North of Trinidad and the coast of Venezuela, Tobago is a tiny dot in the Caribbean smaller than the Isle of Wight.



Until recently it was a quiet, almost forgotten island. Only in the last few years has it begun to stir to the hum of low-key tourism. Daniel Defoe used Tobago as a setting for Robinson Crusoe 280 years ago and even today a footprint still lingers long in the sand.



I spent my first day in Crusoe’s footsteps on Pigeon Point Beach, frequently used as an icon to promote the whole of the Caribbean.



I was amazed and delighted that on a Sunday in May under deep blue skies and a temperature of 33C there were still only a handful of fellow sunseekers. From here I took a snorkelling trip to Buccoo Reef where the water was aquarium clear with fish in every shape and colour.

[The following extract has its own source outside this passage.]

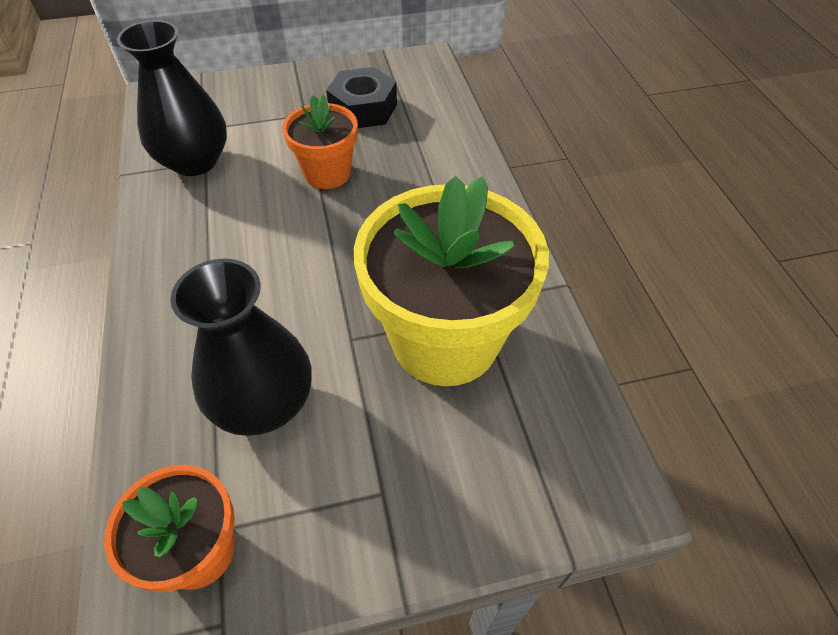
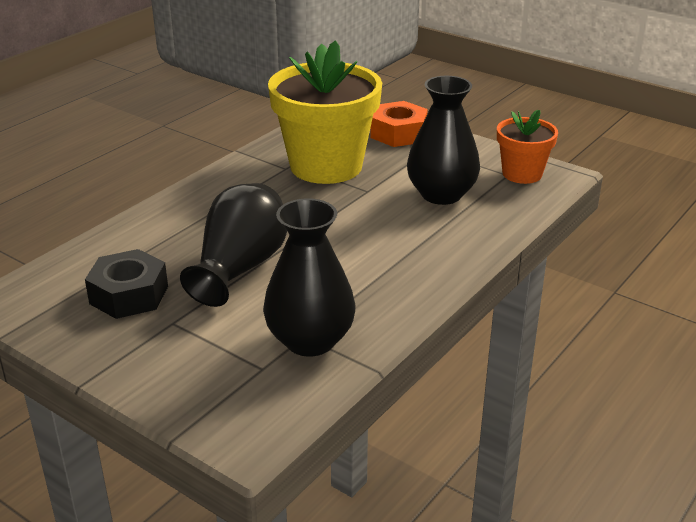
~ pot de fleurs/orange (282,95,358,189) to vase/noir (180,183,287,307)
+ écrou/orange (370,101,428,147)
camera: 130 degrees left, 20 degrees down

In Scarborough, the ramshackle little capital, I met my Man Friday – taxi-guide Victor Nixon – who greeted me with a wide smile. It was no false bonhomie either; in less than an hour’s drive Victor had been greeted by name by more friends than most people make in a lifetime in the UK. Along the way we stopped to pick mangoes and paw-paw, and to drink cold coconut water.



Mount Dillon is the perfect vantage point to survey this green and rolling island and, at an elevation of some 400ft, is a great place to catch the breeze. It’s a short drive down to the golden sands of Englishman’s Bay which rivals Pigeon Point for sheer beauty, and also provides excellent snorkelling.



At the northern tip of the island lies Charlotteville, a charming village which is only 25 miles from the southern hotels of Crown Point as the pelican flies, but a 2hr car journey along a winding road.



From the magnificent bay of nearby Speyside I took a boat to Little Tobago Island, now a bird sanctuary with blue-crowned mot-mots in the cool of the woods and thousands of seabirds swooping from its vertiginous cliffs.



I watched the pterodactyl-like magnificent frigate bullying a smaller bird to drop its fish, which the aggressor then caught in mid air.



But not all of Tobago’s wildlife is so savage. In the tropical gardens of the Kariwak Village I was entranced by tiny jewel-coloured hummingbirds hovering within arm’s reach, while at the other end of the size scale I was overawed by the half-ton leatherback turtle which flippered its way onto Turtle Beach to lay a prodigious clutch of eggs.